La commission Attali, étiquetée libérale dans ses préconisations, a, au contraire, indiqué que dans le logement, il fallait que l'Etat reprenne la main. Il est nécessaire de stimuler la construction, toutes catégories de logements confondus. Cela ne se fera pas sans une volonté politique forte sur toutes les composantes de l'offre de logements. Le secteur HLM comporte encore trop d'entreprises de taille et de capacité insuffisantes, qu'il s'agisse d'offices, d'OPAC ou de sociétés anonymes.

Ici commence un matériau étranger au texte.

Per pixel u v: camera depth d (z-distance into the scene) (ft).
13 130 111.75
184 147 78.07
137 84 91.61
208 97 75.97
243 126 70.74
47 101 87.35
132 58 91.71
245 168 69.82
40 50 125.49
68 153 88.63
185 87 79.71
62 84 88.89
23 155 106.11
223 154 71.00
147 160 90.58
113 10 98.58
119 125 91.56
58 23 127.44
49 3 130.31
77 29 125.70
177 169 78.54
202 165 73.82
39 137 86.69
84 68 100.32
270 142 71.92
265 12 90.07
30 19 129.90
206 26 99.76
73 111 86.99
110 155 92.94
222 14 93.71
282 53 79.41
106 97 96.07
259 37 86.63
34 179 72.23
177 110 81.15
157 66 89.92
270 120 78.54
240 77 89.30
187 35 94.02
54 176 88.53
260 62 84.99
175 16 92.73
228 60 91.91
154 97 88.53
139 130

Le mouvement de consolidation en cours avec l'aide du 1% a pour but de faire émerger des entreprises solides capables de construire. Mais ce mouvement est trop lent. Pour l'investissement locatif, nous avons dans notre pays des gens inquiets pour leurs retraites. Faisons en sorte qu'ils investissent dans la pierre, comme ils investissent dans l'assurance-vie.
A cet égard, les dispositifs Robien et Borloo, malgré certains excès aujourd'hui corrigés, doivent plutôt être améliorés que supprimés, d'autant que les rentrées de TVA générées par ces investissements sont supérieures, pour le budget, au manque à gagner dû à l'amortissement fiscal des particuliers. Depuis 2000 ce système a pu permettre de construire 300.000 logements avec une réelle concurrence des loyers.
Puisque les besoins se trouvent surtout dans le domaine social, il faut favoriser la mise au point d'un nouveau régime où des logements sociaux seraient produits par le secteur privé, gérés par des associations ou des organismes HLM et détenus par des investisseurs privés. Si les avantages fiscaux sont à la hauteur, ce nouveau dispositif devrait produire des logements en nombre suffisant. Le logement serait alors vraiment social, non pas à cause de son statut, mais en raison des loyers pratiqués et des ressources des occupants.
Interrogeons-nous également sur les conditions qui feraient que les investisseurs institutionnels réinvestiraient dans la pierre alors qu'ils ont souvent préféré vendre à la découpe. Pour l'accession à la propriété, la seule question est comment retrouver des prix plus raisonnables. Les propositions de la commission Attali, qui permettraient de densifier et d'éviter le mitage du territoire, sont essentielles. Certains coefficients d'occupation des sols sont manifestement malthusiens, comme certains tabous sur la hauteur autorisée des immeubles.
Une mobilisation nationale est indispensable sur ce sujet. N'oublions pas que l'immobilier au sens large contribue de façon significative à la croissance économique, et que la construction d'un logement conduit à la création d'un à deux emplois. Avec la question du pouvoir d'achat, il n'y a pas beaucoup d'autres dossiers présentant un tel enjeu.